··· SUPPLIED RECORDS ···

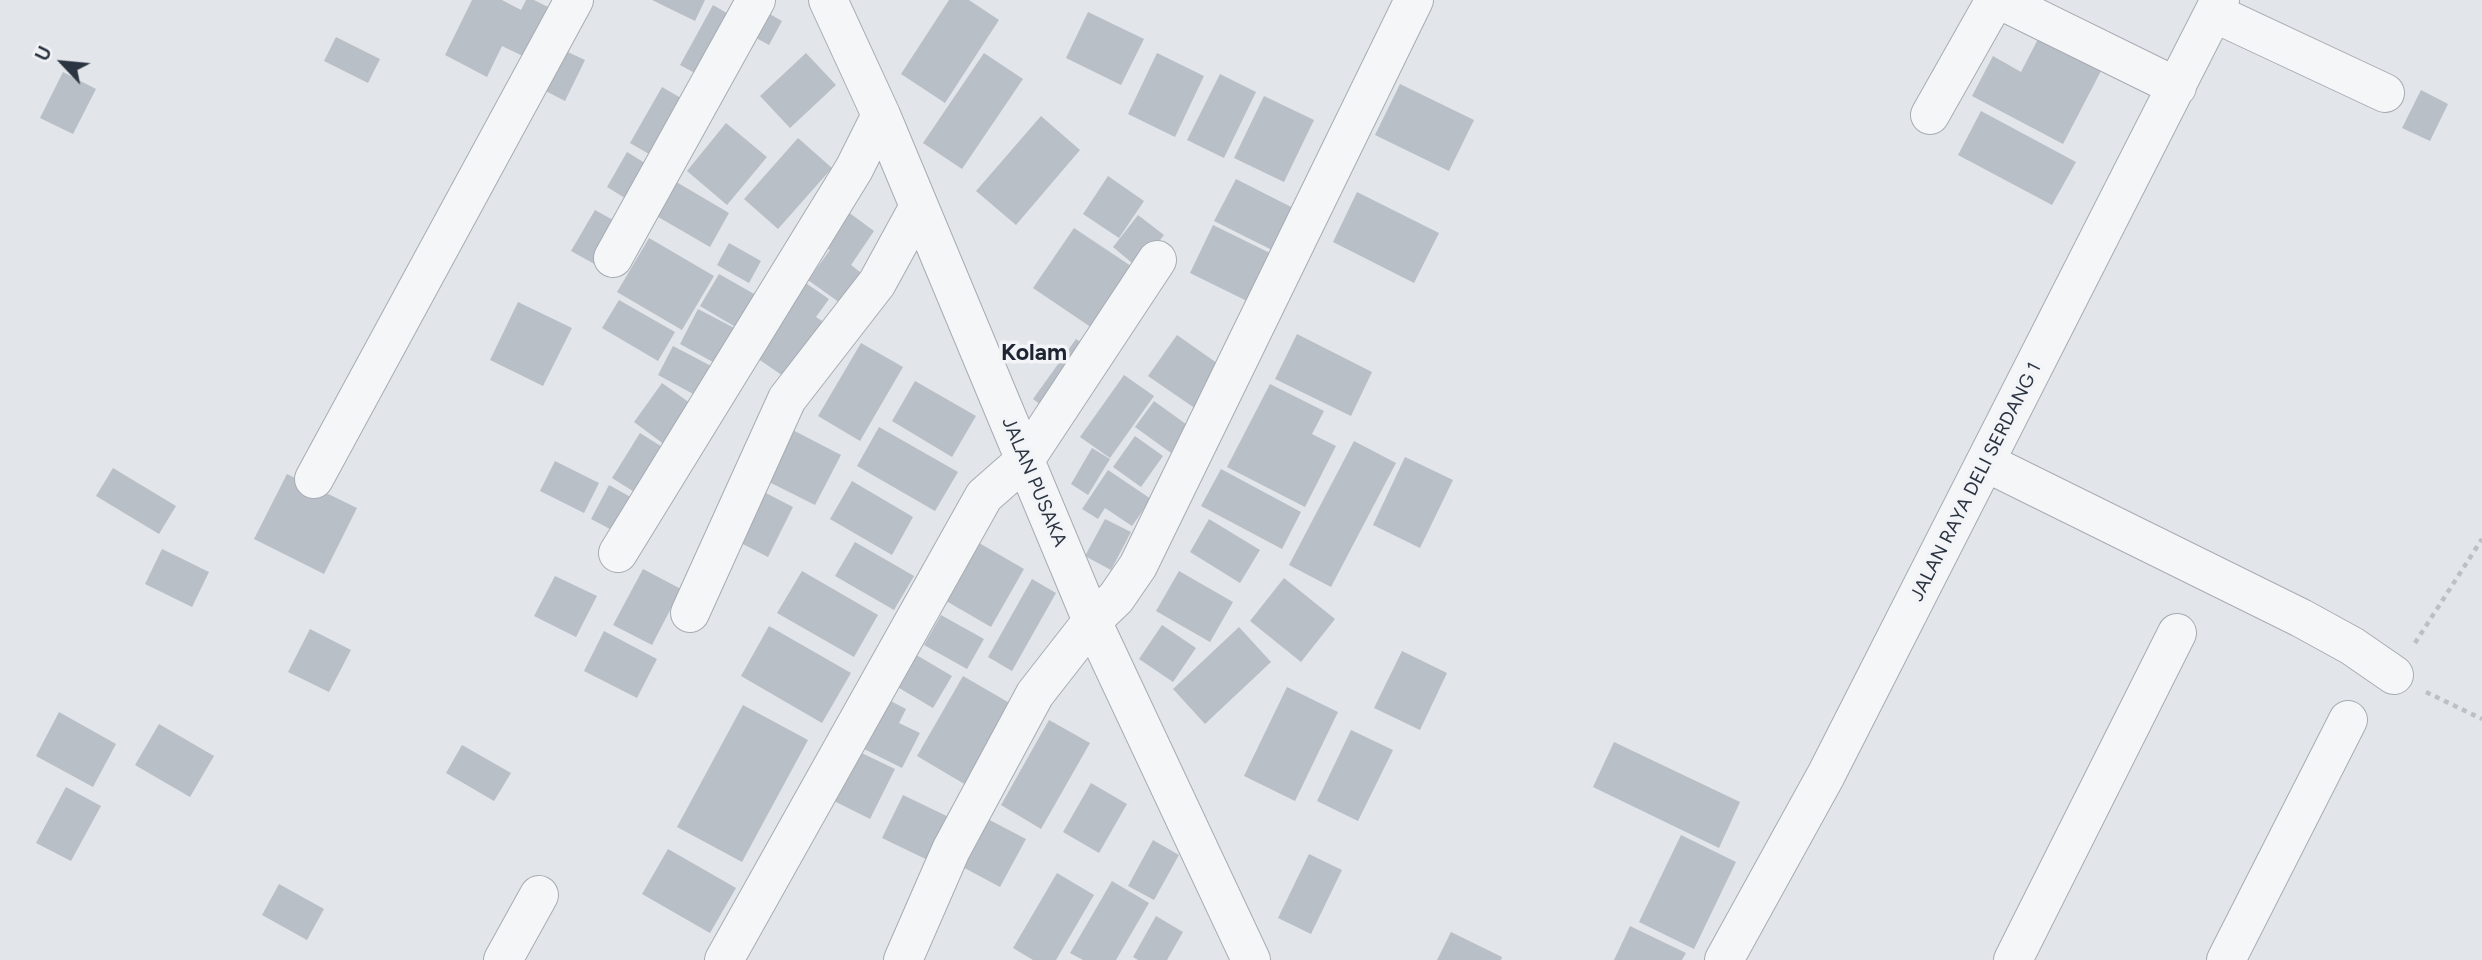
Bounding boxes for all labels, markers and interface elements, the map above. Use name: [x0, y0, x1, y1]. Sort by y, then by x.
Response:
north arrow: [28, 28, 98, 98]
text: U: [30, 43, 57, 65]
district label: Kolam: [1001, 339, 1067, 367]
street label: JALAN RAYA DELI SERDANG 1: [1906, 359, 2046, 605]
street label: JALAN PUSAKA: [997, 414, 1071, 550]

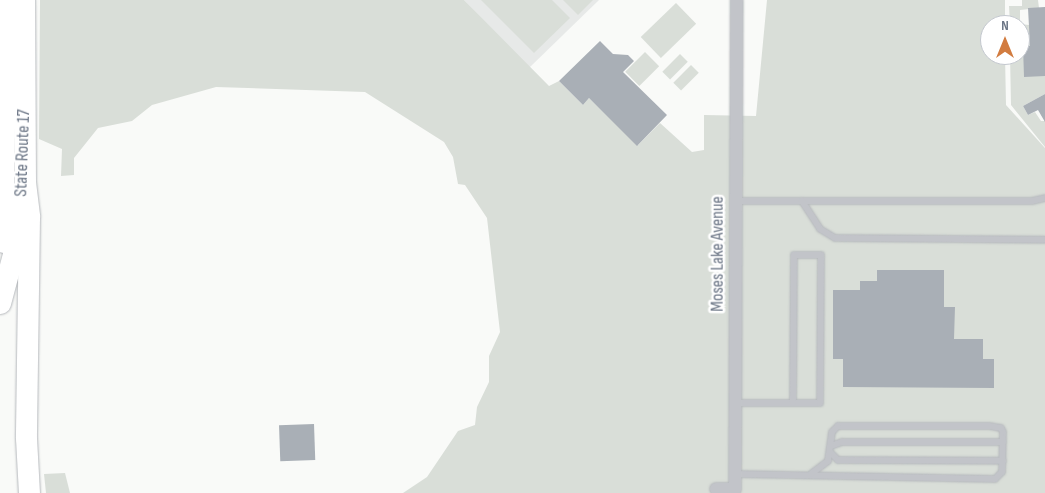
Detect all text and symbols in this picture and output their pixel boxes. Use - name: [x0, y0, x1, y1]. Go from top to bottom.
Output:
- north arrow: [980, 15, 1030, 65]
- text: N: [1001, 17, 1009, 34]
- street label: State Route 17: [11, 109, 35, 197]
- street label: Moses Lake Avenue: [707, 196, 729, 312]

···

WHAT YOU HAVE TO DO -> Begin with the line that contains "Detect all text" and end with the last line of the material above. Set down that range exactly.

EXERCISE ANSWER ->
Detect all text and symbols in this picture and output their pixel boxes. Use - name: [x0, y0, x1, y1]. Go from top to bottom.
Output:
- north arrow: [980, 15, 1030, 65]
- text: N: [1001, 17, 1009, 34]
- street label: State Route 17: [11, 109, 35, 197]
- street label: Moses Lake Avenue: [707, 196, 729, 312]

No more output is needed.